[WHAT NEEDS TO BE DONE]: Count the lines in the records below that contain the string "responsive", and give only that number.

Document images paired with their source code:
◇ ◇ ◇ ◇
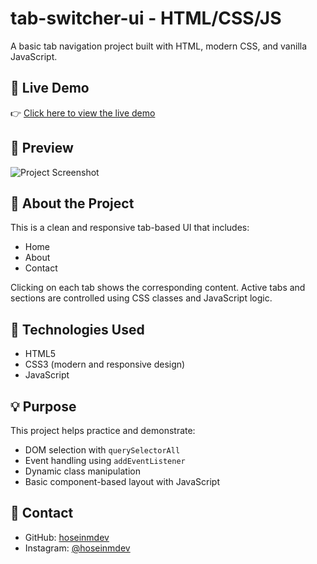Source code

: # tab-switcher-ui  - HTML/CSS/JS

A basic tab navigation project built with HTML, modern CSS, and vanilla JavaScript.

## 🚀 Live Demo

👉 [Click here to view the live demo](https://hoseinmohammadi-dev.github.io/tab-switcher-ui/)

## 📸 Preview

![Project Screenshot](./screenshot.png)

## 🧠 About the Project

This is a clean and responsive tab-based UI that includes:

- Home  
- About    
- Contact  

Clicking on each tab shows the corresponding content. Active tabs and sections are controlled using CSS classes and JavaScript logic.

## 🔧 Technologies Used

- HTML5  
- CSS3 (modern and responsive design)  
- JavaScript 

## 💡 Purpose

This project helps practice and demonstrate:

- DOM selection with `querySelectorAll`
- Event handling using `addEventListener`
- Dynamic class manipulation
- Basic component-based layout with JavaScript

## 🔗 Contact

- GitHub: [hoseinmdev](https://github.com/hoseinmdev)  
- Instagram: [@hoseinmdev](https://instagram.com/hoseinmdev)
◇ ◇ ◇ ◇
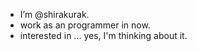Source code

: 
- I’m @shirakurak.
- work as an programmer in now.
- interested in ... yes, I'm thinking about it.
◇ ◇ ◇ ◇
[RESULT]: 2